**** Document section
This release feels similar to their previous iMovie reboot. In that case, I think Apple could afford to be more aggressive with abandoning the previous version of iMovie and starting from scratch.  Many iMovie users probably don’t use it on a daily basis, so throwing out their previous experience with an older version and starting over really wasn’t that big of a deal.


For *professional* editors, this is an entirely different scenario. Pro editors use their software of choice all day, every day. They become masters at shortcuts and UI tricks to make them effective. If you’ve never seen a *good* professional editor at work, I can tell you it’s amazing. The speed and precision in which they work is staggering. They can do this because they’ve spent countless hours training on and mastering their tools. That’s why it’s unreasonable to expect that Pros would jump on board with FCPX on day one.


and

What happens if you’re currently on a project using FCP7, and you need to bring some new people on board to help finish the project? You’d better hope they already have a copy of the software, since now you can’t buy FCP7 any longer. I’m not sure what you do in that scenario. I think it’s these kinds of issues that show a lack of respect for the Pro editor that has gotten the community so riled up.
********
**** Record set
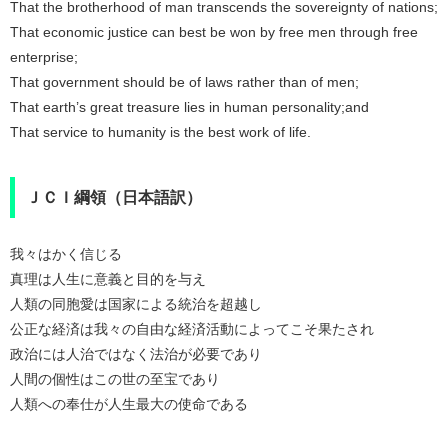
That the brotherhood of man transcends the sovereignty of nations;
That economic justice can best be won by free men through free
enterprise;
That government should be of laws rather than of men;
That earth’s great treasure lies in human personality;and
That service to humanity is the best work of life.
ＪＣＩ綱領（日本語訳）
我々はかく信じる
真理は人生に意義と目的を与え
人類の同胞愛は国家による統治を超越し
公正な経済は我々の自由な経済活動によってこそ果たされ
政治には人治ではなく法治が必要であり
人間の個性はこの世の至宝であり
人類への奉仕が人生最大の使命である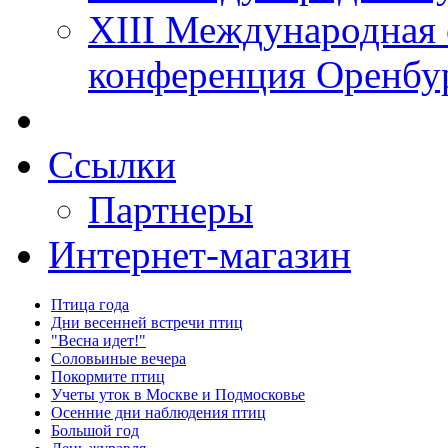
XIII Международная 
конференция Оренбу
Ссылки
Партнеры
Интернет-магазин
Птица года
Дни весенней встречи птиц
"Весна идет!"
Соловьиные вечера
Покормите птиц
Учеты уток в Москве и Подмосковье
Осенние дни наблюдения птиц
Большой год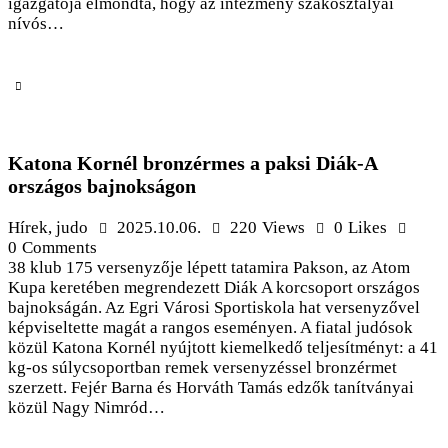
igazgatója elmondta, hogy az intézmény szakosztályai
nívós…
Katona Kornél bronzérmes a paksi Diák-A
országos bajnokságon
Hírek
,
judo
2025.10.06.
220
Views
0
Likes
0
Comments
38 klub 175 versenyzője lépett tatamira Pakson, az Atom
Kupa keretében megrendezett Diák A korcsoport országos
bajnokságán. Az Egri Városi Sportiskola hat versenyzővel
képviseltette magát a rangos eseményen. A fiatal judósok
közül Katona Kornél nyújtott kiemelkedő teljesítményt: a 41
kg-os súlycsoportban remek versenyzéssel bronzérmet
szerzett. Fejér Barna és Horváth Tamás edzők tanítványai
közül Nagy Nimród…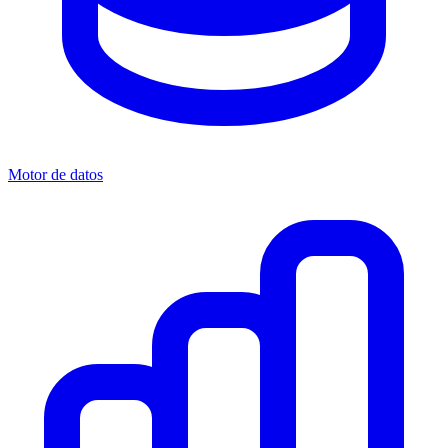
Motor de datos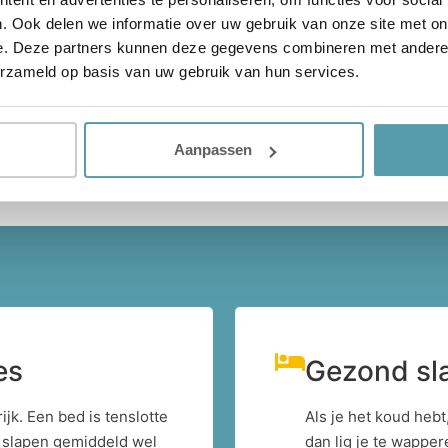
Bekijk alle beoordelingen
. Ook delen we informatie over uw gebruik van onze site met on
e. Deze partners kunnen deze gegevens combineren met andere i
erzameld op basis van uw gebruik van hun services.
Aanpassen
es
Gezond sl
jk. Een bed is tenslotte
Als je het koud hebt
, slapen gemiddeld wel
dan lig je te wapper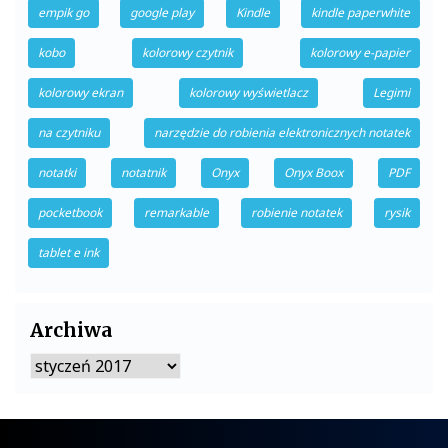
empik go
google play
Kindle
kindle paperwhite
kobo
kolorowy czytnik
kolorowy e-papier
kolorowy ekran
kolorowy wyświetlacz
Legimi
na czytniku
narzędzie do robienia elektronicznych notatek
notatki
notatnik
Onyx
Onyx Boox
PDF
pocketbook
remarkable
robienie notatek
rysik
tablet e ink
Archiwa
Archiwa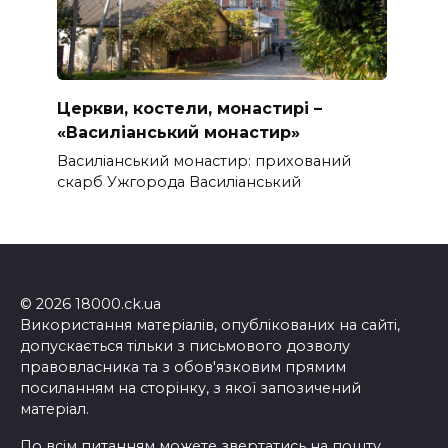
Церкви, костели, монастирі –
«Василіанський монастир»
Василіанський монастир: прихований
скарб Ужгорода Василіанський
© 2026 18000.ck.ua
Використання матеріалів, опублікованих на сайті,
допускається тільки з письмового дозволу
правовласника та з обов'язковим прямим
посиланням на сторінку, з якої запозичений
матеріал.
По всім питанням можете звертатись на пошту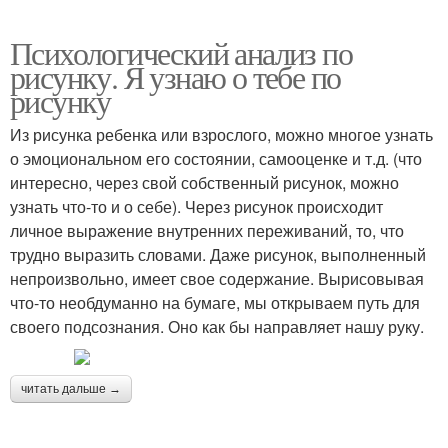
Психологический анализ по
рисунку. Я узнаю о тебе по
рисунку
Из рисунка ребенка или взрослого, можно многое узнать
о эмоциональном его состоянии, самооценке и т.д. (что
интересно, через свой собственный рисунок, можно
узнать что-то и о себе). Через рисунок происходит
личное выражение внутренних переживаний, то, что
трудно выразить словами. Даже рисунок, выполненный
непроизвольно, имеет свое содержание. Вырисовывая
что-то необдуманно на бумаге, мы открываем путь для
своего подсознания. Оно как бы направляет нашу руку.
читать дальше →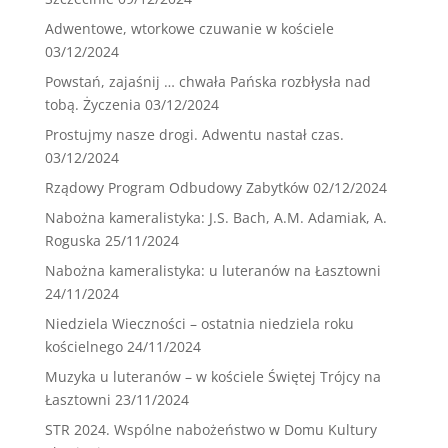
Adwentowe, wtorkowe czuwanie w kościele
03/12/2024
Powstań, zajaśnij … chwała Pańska rozbłysła nad
tobą. Życzenia
03/12/2024
Prostujmy nasze drogi. Adwentu nastał czas.
03/12/2024
Rządowy Program Odbudowy Zabytków
02/12/2024
Nabożna kameralistyka: J.S. Bach, A.M. Adamiak, A.
Roguska
25/11/2024
Nabożna kameralistyka: u luteranów na Łasztowni
24/11/2024
Niedziela Wieczności – ostatnia niedziela roku
kościelnego
24/11/2024
Muzyka u luteranów – w kościele Świętej Trójcy na
Łasztowni
23/11/2024
STR 2024. Wspólne nabożeństwo w Domu Kultury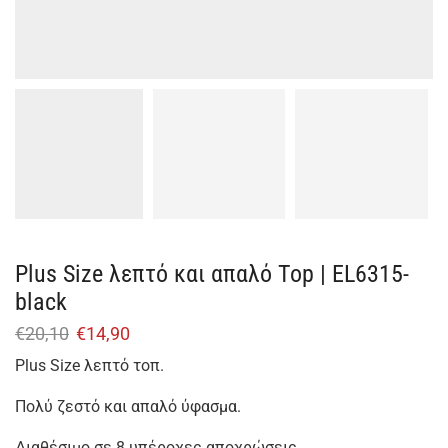
Plus Size λεπτό και απαλό Top | EL6315-
black
€
20,10
€
14,90
Plus Size λεπτό τοπ.
Πολύ ζεστό και απαλό ύφασμα.
Διαθέσιμο σε 8 υπέροχες αποχρώσεις.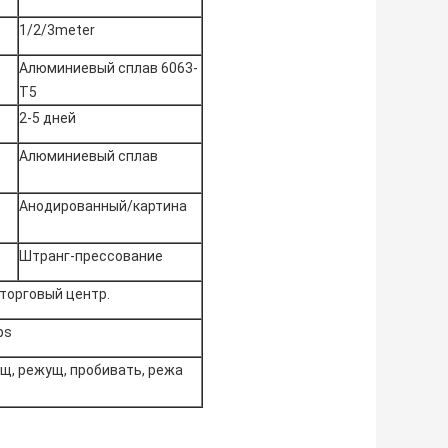
:
1/2/3meter
Алюминиевый сплав 6063-
T5
2-5 дней
Алюминиевый сплав
Анодированный/картина
Штранг-прессование
 торговый центр.
ps
щ, режущ, пробивать, режа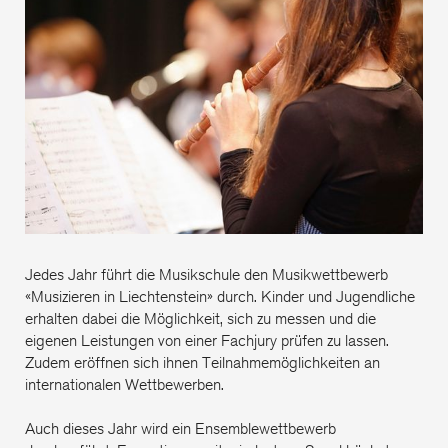
«Mu
Lie
Jedes Jahr führt die Musikschule den Musikwettbewerb
«Musizieren in Liechtenstein» durch. Kinder und Jugendliche
erhalten dabei die Möglichkeit, sich zu messen und die
eigenen Leistungen von einer Fachjury prüfen zu lassen.
Zudem eröffnen sich ihnen Teilnahmemöglichkeiten an
internationalen Wettbewerben.
Auch dieses Jahr wird ein Ensemblewettbewerb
********
Return, word for word, the part of the commentary on the FCPX release starting with "For *professional* editors, this" and going on through "on day one.".

▶ [Your response]:
For *professional* editors, this is an entirely different scenario. Pro editors use their software of choice all day, every day. They become masters at shortcuts and UI tricks to make them effective. If you’ve never seen a *good* professional editor at work, I can tell you it’s amazing. The speed and precision in which they work is staggering. They can do this because they’ve spent countless hours training on and mastering their tools. That’s why it’s unreasonable to expect that Pros would jump on board with FCPX on day one.